▶ Passage shown
Details:
DUDes.py requires two main input files to perform the taxonomic analysis: 1) a sequence alignment/map file (.sam file) 2) a database generated by DUDesDB.py (.npz file)
DUDesDB.py links taxonomic information and reference sequences identifiers (GI or accession.version). The input to DUDesDB script should be the same set of reference sequences (or a subset with matching identifiers)** used for the index database of the mapping tool.
** It is possible to run DUDes with previously generated alignment/map files with a pre-compiled database (see above) or with a database generated from a different source/date/version from the mapping tool. DUDes' algorithm filters references (and matches) not found in DUDes database before performing the analysis. Notice that some information can be lost in this case.
Parameters:
$ DUDes.py -h
usage: DUDes.py [-h] -s <sam_file> -d <database_file> [-i <sam_format>]
[-t <threads>] [-x <taxid_start>] [-m <max_read_matches>]
[-a <min_reference_matches>] [-l <last_rank>] [-b <bin_size>]
[-o <output_prefix>] [-v]
optional arguments:
-h, --help show this help message and exit
-s <sam_file> Alignment/mapping file in SAM format. DUDes does not
depend on any specific read mapper, but it requires
header information (@SQ
SN:gi|556555098|ref|NC_022650.1| LN:55956) and
mismatch information (check -i)
-d <database_file> Database file (output from DUDesDB [.npz])
-i <sam_format> SAM file format ['nm': sam file with standard cigar
string plus NM flag (NM:i:[0-9]*) for mismatches count
| 'ex': just the extended cigar string]. Default: 'nm'
-t <threads> # of threads. Default: 1
-x <taxid_start> Taxonomic Id used to start the analysis (1 = root).

(Dataset entries)
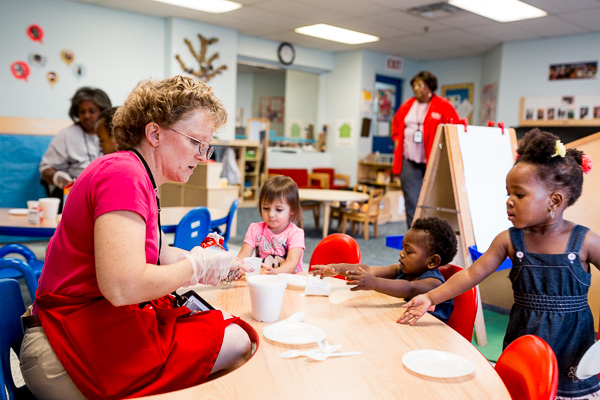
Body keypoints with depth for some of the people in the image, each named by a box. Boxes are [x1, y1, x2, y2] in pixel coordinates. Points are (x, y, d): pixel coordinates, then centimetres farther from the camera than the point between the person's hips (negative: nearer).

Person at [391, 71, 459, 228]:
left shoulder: (443, 106, 0)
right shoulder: (407, 106, 13)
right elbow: (396, 127, 23)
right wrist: (397, 148, 10)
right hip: (409, 162, 3)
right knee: (412, 203, 1)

▶ Your tasks
1 - Rewrite the paragraph in the DUDes documentation that begins "** It is possible to run DUDes" as a short bulleted list that keeps its main facts.
2 - Write the next part of the DUDes parameter documentation, starting after the description of -x.
You will not need the items for any of these tasks.

▶ Task-by-task outputs
1 -
- DUDes can run on previously generated alignment/map files, using either a pre-compiled database or one generated from a different source, date or version than the mapping tool.
- Before the analysis, the algorithm filters out references and matches that are not in the DUDes database.
- Some information may be lost in this case.

2 -
Default: 1
-m <max_read_matches>
Keep reads up to this number/percentile of matches (0:
off / 0-1: percentile / >=1: match count). Default: 0
-a <min_reference_matches>
Minimum number/percentage of supporting matches to
consider the reference (0: off / 0-1: percentage /
>=1: read number). Default: 0.001
-l <last_rank> Last considered rank [superkingdom,phylum,class,order,
family,genus,species,strain]. Default: 'species'
-b <bin_size> Bin size (0-1: percentile from the lengths of all
references in the database / >=1: bp). Default: 0.25
-o <output_prefix> Output prefix. Default: STDOUT
-v show program's version number and exit
$ DUDesDB.py -h
usage: DUDesDB.py [-h] [-m <reference_mode>] -f
[<fasta_files> [<fasta_files> ...]] -g
[<ref2tax_files> [<ref2tax_files> ...]] -n <nodes_file>
[-a <names_file>] [-o <output_prefix>] [-t <threads>] [-v]
optional arguments:
-h, --help show this help message and exit
-m <reference_mode> 'gi' uses the GI as the identifier (For headers like:
>gi|158333233|ref|NC_009925.1|) [NCBI is phasing out
sequence GI numbers in September 2016]. 'av' uses the
accession.version as the identifier (for headers like:
>NC_013791.2). Default: 'av'
-f [<fasta_files> [<fasta_files> ...]]
Reference fasta file(s) for header extraction only,
plain or gzipped - the same file used to generate the
read mapping index. Each sequence header '>' should
contain a identifier as defined in the reference mode.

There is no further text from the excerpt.